Auch in der hiesigen muslimischen Community ist der Hass auf Schwule und Lesben nachweislich manifester als beim Rest der Bevölkerung in Deutschland. Was so manchem homosexuellen Mann und so mancher homosexuellen Frau verständlicherweise Angst macht. Aber auch das wird in dem Manifest nicht erwähnt. Stattdessen erklären die UnterzeichnerInnen: „Wir wenden uns gegen die Vereinnahmung sexueller Minderheiten durch rechtspopulistische und rechtsradikale Parteien, Gruppierungen und Publizist_innen.“ 

Aber von vorn. Am 18. September wird in Berlin gewählt. Die Umfragen prognostizieren der AfD bis zu 15 Prozent der Stimmen, womit die Rechtspopulisten dicht zu Linken (15-17%), Grünen (17-19%) und sogar der CDU (17-20%) aufschließen würden. Selbst die SPD bricht ein und dürfte nicht über 24 Prozent kommen.

Nun ist die AfD auf die Idee gekommen, gezielt um homosexuelle Wähler zu werben (die Wählerinnen sind wie immer mitgemeint). Auf einem AfD-Wahlplakat erklärt ein Männerpaar: „Mein Partner und ich legen keinen Wert auf die Bekanntschaft mit muslimischen Einwanderern, für die unsere Liebe eine Todsünde ist.“

Damit greift die AfD geschickt ein Problem auf, das die Homosexuellen-Szene seit Monaten umtreibt. Denn die Angst vor der Homosexuellenfeindlichkeit so manches Ankömmlings aus traditionell homosexuellenfeindlichen Gesellschaften treibt auch so manchen schwulen Mann und so manche lesbische Frau nicht erst seit dem Attentat von Orlando in die Arme der Rechtspopulisten.

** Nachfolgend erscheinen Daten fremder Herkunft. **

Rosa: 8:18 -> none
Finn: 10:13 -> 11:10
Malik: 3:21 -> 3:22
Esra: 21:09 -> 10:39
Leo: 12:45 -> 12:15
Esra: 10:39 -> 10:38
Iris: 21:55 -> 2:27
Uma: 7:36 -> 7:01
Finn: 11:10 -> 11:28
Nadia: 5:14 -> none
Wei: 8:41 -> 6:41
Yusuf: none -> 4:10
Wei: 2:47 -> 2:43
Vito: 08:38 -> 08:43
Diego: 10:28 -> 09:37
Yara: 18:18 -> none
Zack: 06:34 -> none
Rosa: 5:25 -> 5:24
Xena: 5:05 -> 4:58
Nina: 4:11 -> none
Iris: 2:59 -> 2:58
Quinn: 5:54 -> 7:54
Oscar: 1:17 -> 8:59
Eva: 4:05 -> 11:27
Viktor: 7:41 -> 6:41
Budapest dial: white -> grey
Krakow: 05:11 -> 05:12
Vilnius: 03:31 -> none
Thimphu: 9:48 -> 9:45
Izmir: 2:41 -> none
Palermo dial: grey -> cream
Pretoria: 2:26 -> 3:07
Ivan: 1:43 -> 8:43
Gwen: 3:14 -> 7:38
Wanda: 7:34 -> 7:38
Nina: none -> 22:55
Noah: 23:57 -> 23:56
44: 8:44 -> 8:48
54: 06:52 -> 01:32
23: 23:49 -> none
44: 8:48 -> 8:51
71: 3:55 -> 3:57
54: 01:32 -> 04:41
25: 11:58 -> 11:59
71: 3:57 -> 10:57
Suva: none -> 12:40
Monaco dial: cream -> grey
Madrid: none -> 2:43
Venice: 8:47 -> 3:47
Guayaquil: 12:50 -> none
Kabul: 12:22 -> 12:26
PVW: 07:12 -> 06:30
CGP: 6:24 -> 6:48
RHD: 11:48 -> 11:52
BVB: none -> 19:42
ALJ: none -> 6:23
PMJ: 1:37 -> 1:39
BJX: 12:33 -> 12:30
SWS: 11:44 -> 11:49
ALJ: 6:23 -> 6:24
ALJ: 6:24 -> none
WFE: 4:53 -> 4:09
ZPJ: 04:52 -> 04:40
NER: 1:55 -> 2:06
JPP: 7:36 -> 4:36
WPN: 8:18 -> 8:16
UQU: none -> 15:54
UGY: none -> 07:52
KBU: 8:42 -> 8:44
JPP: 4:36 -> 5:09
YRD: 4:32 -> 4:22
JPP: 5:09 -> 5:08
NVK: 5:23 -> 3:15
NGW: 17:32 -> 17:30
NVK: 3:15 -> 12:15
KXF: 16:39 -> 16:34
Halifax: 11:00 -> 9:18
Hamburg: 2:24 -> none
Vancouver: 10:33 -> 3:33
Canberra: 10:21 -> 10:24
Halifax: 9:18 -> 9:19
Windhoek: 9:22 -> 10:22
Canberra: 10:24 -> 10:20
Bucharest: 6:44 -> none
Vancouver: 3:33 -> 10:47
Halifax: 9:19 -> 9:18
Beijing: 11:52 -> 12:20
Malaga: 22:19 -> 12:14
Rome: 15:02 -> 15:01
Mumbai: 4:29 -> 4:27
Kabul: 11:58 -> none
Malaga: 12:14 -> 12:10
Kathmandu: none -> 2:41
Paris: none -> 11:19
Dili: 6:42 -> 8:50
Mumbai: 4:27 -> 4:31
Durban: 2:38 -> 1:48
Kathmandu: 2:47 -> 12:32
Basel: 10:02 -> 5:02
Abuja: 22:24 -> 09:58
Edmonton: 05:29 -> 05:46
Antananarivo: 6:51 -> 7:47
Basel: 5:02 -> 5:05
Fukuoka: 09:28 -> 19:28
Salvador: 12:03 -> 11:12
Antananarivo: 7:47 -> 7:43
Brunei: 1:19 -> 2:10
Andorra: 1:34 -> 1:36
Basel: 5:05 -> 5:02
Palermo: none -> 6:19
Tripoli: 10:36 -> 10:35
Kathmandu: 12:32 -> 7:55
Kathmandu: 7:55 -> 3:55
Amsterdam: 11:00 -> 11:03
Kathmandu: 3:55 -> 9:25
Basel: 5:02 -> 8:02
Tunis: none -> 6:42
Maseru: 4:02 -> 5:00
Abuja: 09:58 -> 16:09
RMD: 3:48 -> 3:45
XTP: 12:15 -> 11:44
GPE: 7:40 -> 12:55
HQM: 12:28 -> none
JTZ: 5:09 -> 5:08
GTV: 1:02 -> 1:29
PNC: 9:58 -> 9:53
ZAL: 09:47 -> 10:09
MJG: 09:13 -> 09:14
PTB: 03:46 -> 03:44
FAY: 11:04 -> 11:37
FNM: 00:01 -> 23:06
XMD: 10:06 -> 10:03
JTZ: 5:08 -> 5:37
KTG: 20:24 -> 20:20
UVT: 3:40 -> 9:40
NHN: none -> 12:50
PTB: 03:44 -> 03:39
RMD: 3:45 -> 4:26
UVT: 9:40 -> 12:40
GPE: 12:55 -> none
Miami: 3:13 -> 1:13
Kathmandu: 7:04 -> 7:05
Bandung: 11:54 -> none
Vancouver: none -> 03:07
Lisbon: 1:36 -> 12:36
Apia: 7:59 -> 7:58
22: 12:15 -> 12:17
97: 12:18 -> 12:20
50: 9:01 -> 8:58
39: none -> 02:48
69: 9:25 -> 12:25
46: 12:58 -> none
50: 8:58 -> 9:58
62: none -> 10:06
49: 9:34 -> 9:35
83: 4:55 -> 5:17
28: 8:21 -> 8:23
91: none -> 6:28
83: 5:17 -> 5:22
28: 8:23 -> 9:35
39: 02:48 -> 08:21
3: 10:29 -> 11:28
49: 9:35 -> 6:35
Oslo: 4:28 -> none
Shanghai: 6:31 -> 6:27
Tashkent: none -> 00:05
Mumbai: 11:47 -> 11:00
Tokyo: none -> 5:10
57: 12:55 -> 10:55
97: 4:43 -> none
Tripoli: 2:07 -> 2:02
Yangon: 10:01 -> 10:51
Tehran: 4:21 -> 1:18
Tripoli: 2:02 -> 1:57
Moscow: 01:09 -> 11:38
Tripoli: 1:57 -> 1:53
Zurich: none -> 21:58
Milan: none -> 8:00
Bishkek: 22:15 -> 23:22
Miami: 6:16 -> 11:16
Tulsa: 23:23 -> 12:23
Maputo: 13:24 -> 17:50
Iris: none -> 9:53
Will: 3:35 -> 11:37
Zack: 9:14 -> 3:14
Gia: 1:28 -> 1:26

Und dieses Unbehagen ist keineswegs aus der Luft gegriffen. So belegt eine Studie des Wissenschaftszentrum Berlin für Sozialforschung (WZB), dass zwei von drei Befragten mit türkischem oder marokkanischem Migrationshintergrund „Homosexuelle als Freunde ablehnen“. Eine ganz aktuelle Studie von Emnid und der Universität Münster unter türkischen MigrantInnen ergab: JedeR dritte wünschte sich eine „Rückkehr zu einer Gesellschaftsordnung wie zu Mohammeds Zeiten“, jedeR achte hat ein geschlossenes „islamisch-fundamentalistisches Weltbild“.      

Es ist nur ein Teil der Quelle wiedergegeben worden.